Cluster-Robust Standard Errors
Standard errors used in panel data to account for errors that are correlated across observations within the same group, such as firm-level or industry-level clusters.
Cumulative Abnormal Return (CAR)
The sum of abnormal returns over an event window in an event study; example: CAR[−1,+1]=AR−1+AR0+AR+1.
Endogeneity
Occurs when an explanatory variable (X) is correlated with the error term (\epsilon), leading to biased and inconsistent OLS estimates.
Internal Validity
The extent to which a study accurately captures a causal effect of X on Y while eliminating alternative hypotheses.
Difference-in-Differences (DiD)
A design comparing the change in Y for a treatment group against the change in Y for a control group, before and after a treatment.
Instrumental Variables (IV)
A method to address endogeneity using an instrument (Z) that is relevant (correlated with X) and exogenous (uncorrelated with the error term).
Exclusion Restriction
The non-testable assumption in IV models that the instrument (Z) has no direct effect on the outcome (Y) except through the endogenous variable (X).

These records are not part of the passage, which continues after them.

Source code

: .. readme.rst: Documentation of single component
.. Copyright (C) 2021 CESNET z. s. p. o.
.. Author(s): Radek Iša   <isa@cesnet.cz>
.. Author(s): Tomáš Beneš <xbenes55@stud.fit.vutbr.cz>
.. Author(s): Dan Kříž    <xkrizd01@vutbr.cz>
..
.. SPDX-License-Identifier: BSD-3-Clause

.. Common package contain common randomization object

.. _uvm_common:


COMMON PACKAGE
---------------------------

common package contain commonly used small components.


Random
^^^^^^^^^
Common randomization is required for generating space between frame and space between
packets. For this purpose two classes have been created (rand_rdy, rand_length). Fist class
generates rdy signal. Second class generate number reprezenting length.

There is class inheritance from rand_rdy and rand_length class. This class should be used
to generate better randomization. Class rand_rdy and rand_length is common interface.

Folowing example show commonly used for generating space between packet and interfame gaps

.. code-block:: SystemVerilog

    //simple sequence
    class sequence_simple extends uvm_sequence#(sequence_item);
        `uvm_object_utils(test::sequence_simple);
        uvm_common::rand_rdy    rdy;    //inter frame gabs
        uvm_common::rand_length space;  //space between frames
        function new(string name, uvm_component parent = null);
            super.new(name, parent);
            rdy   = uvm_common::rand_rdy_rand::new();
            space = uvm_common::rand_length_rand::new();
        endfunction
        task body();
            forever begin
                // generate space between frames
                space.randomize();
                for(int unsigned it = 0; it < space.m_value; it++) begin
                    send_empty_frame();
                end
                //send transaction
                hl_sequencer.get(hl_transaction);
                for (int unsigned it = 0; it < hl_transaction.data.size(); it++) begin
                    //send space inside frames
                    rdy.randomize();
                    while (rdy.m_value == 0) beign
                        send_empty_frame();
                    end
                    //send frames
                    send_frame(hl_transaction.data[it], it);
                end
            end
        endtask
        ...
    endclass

Parallel Trends Assumption
The key identifying assumption for DiD stating that, without treatment, the treated and control groups would have followed the same trend over time.
Fixed Effects (FE)
Controls in panel regressions for all time-invariant entity-specific characteristics (firm fixed effects) or common time-specific shocks (time fixed effects).
Regression Discontinuity Design (RDD)
An experimental framework used when treatment is assigned based on a sharp threshold, comparing observations just above and below that rule.